Now Wotan has sought to set the stage for a great hero, who will be Siegfried, to save the gods and the world, but he is undone by his wife, Fricka, jealous of his romantic dalliances (one of which resulted in the twins Siegmund and Sieglinde, the Walsungs), who insists that Siegmund lose the battle with Hunding, the snarling and snivelling basso who is married to Sieglinde, taken from the burning house he and his comrades had inflamed.

The message of the Ring often seems to be that no one's really all good or bad--well, not exactly: no one: Alberich the dwarf, his son Hagen, and brother Mime are unremittingly evil. Wotan is forced by his moral code to cast out his favorite child Brunnhilde (also the result of a dalliance with an unidentified woman not his wife) when she follows the message of his heart rather than his direct order and tries to save Siegmund.

Although the third act starts with the famous Ride of the Valkyries and proceeds to the magnificent Wotan's Farewell and Fire Music, the first two acts in this Met revival played wonderfully both dramatically and musically. Siegmund and Sieglinde brought the first act to exciting levels with their singing and acting, and Brunnhilde's appearance in Act Two enlivens the opera immediately.
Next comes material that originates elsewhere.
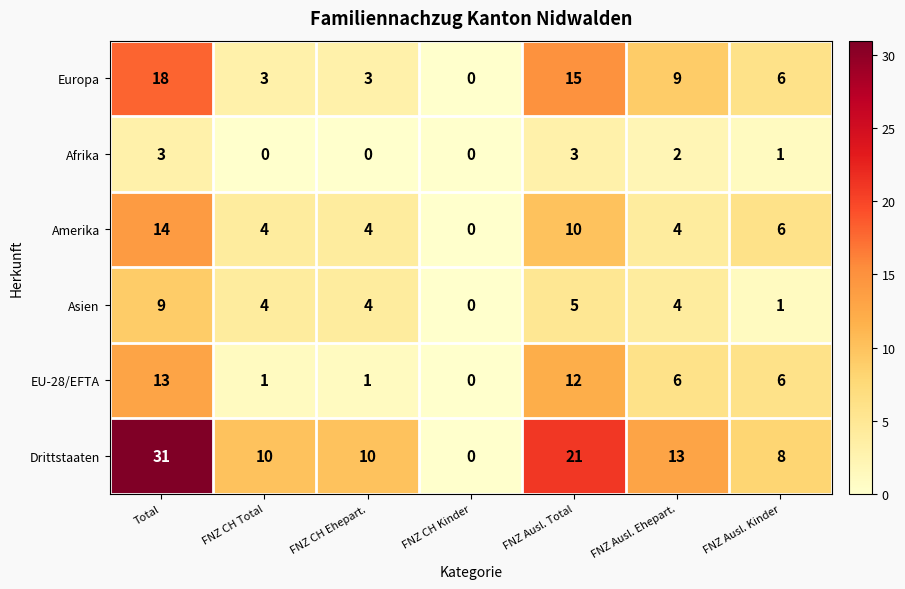

Count the Asien values in the range 1 to 5.

5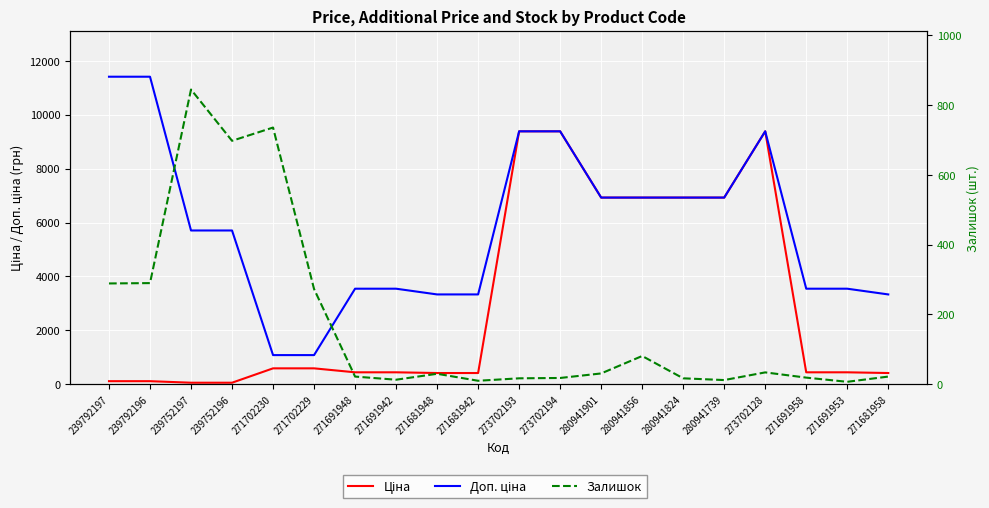

What is the average value of the Доп. ціна series?

5821.3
Even Jamie Barton, in the unsympathetic role of Fricka, was marvelous--she is younger than she looks as she won the Met's National Auditions only a few years ago. As always, the Met Orchestra, brought by the now non-person James Levine to its high level, performed Wagner's challenging score magnificently.

Sunday afternoon I saw music and drama students at Catholic University present Handel's early-17th century opera, Julius Caesar in Egypt, in a fine production at the Hartke Theater. It is amazing to realize that not only were countertenors often principal singers in the opera seria produced most notably by Handel (the roles were written for castrati) but none less than the might Julius Caesar is played by a countertenor.

We seem to be in an age when the revival of baroque has brought countertenors to the fore after a couple of centuries of being omitted from opera. Last year it was delightful to hear two countertenors singing Handel in a Broadway production of Farinelli and the King starring the great Mark Rylance. The performance, part of a three-day run at CU, was entirely student-performed, stage-managed, and designed: it was superbly done. Baroque opera, even by Handel, is a definitely different species and one which takes some getting used to. The harpsichord accompanying the recitatives also shows how some half a century or so later, Mozart would refine this standard of baroque into a more amazing technique in the three DaPonte operas.